§ **EXERCISE GOAL**
Verbatim copy, images removed: write out the entries below.

[[ DATA TO EXAMINE, beginning ]]

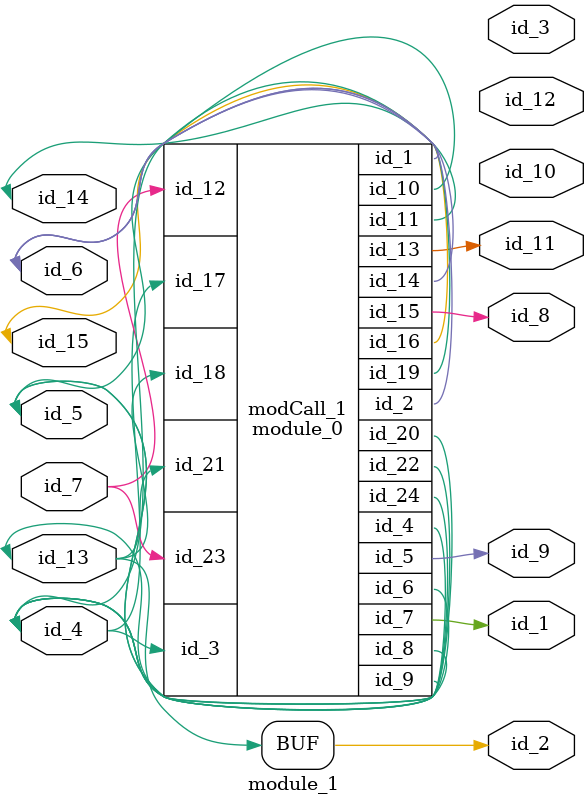
<source format=v>
module module_0 (
    id_1,
    id_2,
    id_3,
    id_4,
    id_5,
    id_6,
    id_7,
    id_8,
    id_9,
    id_10,
    id_11,
    id_12,
    id_13,
    id_14,
    id_15,
    id_16,
    id_17,
    id_18,
    id_19,
    id_20,
    id_21,
    id_22,
    id_23,
    id_24
);
  output wire id_24;
  input wire id_23;
  inout wire id_22;
  input wire id_21;
  inout wire id_20;
  inout wire id_19;
  input wire id_18;
  input wire id_17;
  inout wire id_16;
  output wire id_15;
  inout wire id_14;
  output wire id_13;
  input wire id_12;
  inout wire id_11;
  inout wire id_10;
  inout wire id_9;
  output wire id_8;
  output wire id_7;
  output wire id_6;
  output wire id_5;
  inout wire id_4;
  input wire id_3;
  inout wire id_2;
  inout wire id_1;
endmodule
module module_1 (
    id_1,
    id_2,
    id_3,
    id_4,
    id_5,
    id_6,
    id_7,
    id_8,
    id_9,
    id_10,
    id_11,
    id_12,
    id_13,
    id_14,
    id_15
);
  inout wire id_15;
  inout wire id_14;
  input wire id_13;
  output wire id_12;
  output wire id_11;
  output wire id_10;
  output wire id_9;
  output wire id_8;
  input wire id_7;
  inout wire id_6;
  inout wire id_5;
  inout wire id_4;
  output wire id_3;
  output wire id_2;
  output wire id_1;
  assign id_2 = id_13;
  module_0 modCall_1 (
      id_6,
      id_6,
      id_4,
      id_4,
      id_9,
      id_4,
      id_1,
      id_4,
      id_4,
      id_5,
      id_14,
      id_7,
      id_11,
      id_6,
      id_8,
      id_15,
      id_4,
      id_13,
      id_4,
      id_5,
      id_13,
      id_5,
      id_7,
      id_2
  );
  wire id_16;
  wire id_17;
endmodule

</source>
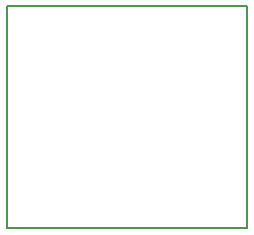
<source format=gm1>
G04 #@! TF.FileFunction,Profile,NP*
%FSLAX46Y46*%
G04 Gerber Fmt 4.6, Leading zero omitted, Abs format (unit mm)*
G04 Created by KiCad (PCBNEW 4.0.7) date 03/27/20 13:09:03*
%MOMM*%
%LPD*%
G01*
G04 APERTURE LIST*
%ADD10C,0.100000*%
%ADD11C,0.150000*%
G04 APERTURE END LIST*
D10*
D11*
X118300000Y-103750000D02*
X138650000Y-103750000D01*
X118300000Y-122600000D02*
X118300000Y-103750000D01*
X138650000Y-122600000D02*
X118300000Y-122600000D01*
X138650000Y-103750000D02*
X138650000Y-122600000D01*
M02*

</source>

[[ DATA TO EXAMINE, end ]]

§ **SOLUTION TO THIS EXERCISE**
<source format=v>
module module_0 (
    id_1,
    id_2,
    id_3,
    id_4,
    id_5,
    id_6,
    id_7,
    id_8,
    id_9,
    id_10,
    id_11,
    id_12,
    id_13,
    id_14,
    id_15,
    id_16,
    id_17,
    id_18,
    id_19,
    id_20,
    id_21,
    id_22,
    id_23,
    id_24
);
  output wire id_24;
  input wire id_23;
  inout wire id_22;
  input wire id_21;
  inout wire id_20;
  inout wire id_19;
  input wire id_18;
  input wire id_17;
  inout wire id_16;
  output wire id_15;
  inout wire id_14;
  output wire id_13;
  input wire id_12;
  inout wire id_11;
  inout wire id_10;
  inout wire id_9;
  output wire id_8;
  output wire id_7;
  output wire id_6;
  output wire id_5;
  inout wire id_4;
  input wire id_3;
  inout wire id_2;
  inout wire id_1;
endmodule
module module_1 (
    id_1,
    id_2,
    id_3,
    id_4,
    id_5,
    id_6,
    id_7,
    id_8,
    id_9,
    id_10,
    id_11,
    id_12,
    id_13,
    id_14,
    id_15
);
  inout wire id_15;
  inout wire id_14;
  input wire id_13;
  output wire id_12;
  output wire id_11;
  output wire id_10;
  output wire id_9;
  output wire id_8;
  input wire id_7;
  inout wire id_6;
  inout wire id_5;
  inout wire id_4;
  output wire id_3;
  output wire id_2;
  output wire id_1;
  assign id_2 = id_13;
  module_0 modCall_1 (
      id_6,
      id_6,
      id_4,
      id_4,
      id_9,
      id_4,
      id_1,
      id_4,
      id_4,
      id_5,
      id_14,
      id_7,
      id_11,
      id_6,
      id_8,
      id_15,
      id_4,
      id_13,
      id_4,
      id_5,
      id_13,
      id_5,
      id_7,
      id_2
  );
  wire id_16;
  wire id_17;
endmodule

</source>
<source format=gm1>
G04 #@! TF.FileFunction,Profile,NP*
%FSLAX46Y46*%
G04 Gerber Fmt 4.6, Leading zero omitted, Abs format (unit mm)*
G04 Created by KiCad (PCBNEW 4.0.7) date 03/27/20 13:09:03*
%MOMM*%
%LPD*%
G01*
G04 APERTURE LIST*
%ADD10C,0.100000*%
%ADD11C,0.150000*%
G04 APERTURE END LIST*
D10*
D11*
X118300000Y-103750000D02*
X138650000Y-103750000D01*
X118300000Y-122600000D02*
X118300000Y-103750000D01*
X138650000Y-122600000D02*
X118300000Y-122600000D01*
X138650000Y-103750000D02*
X138650000Y-122600000D01*
M02*

</source>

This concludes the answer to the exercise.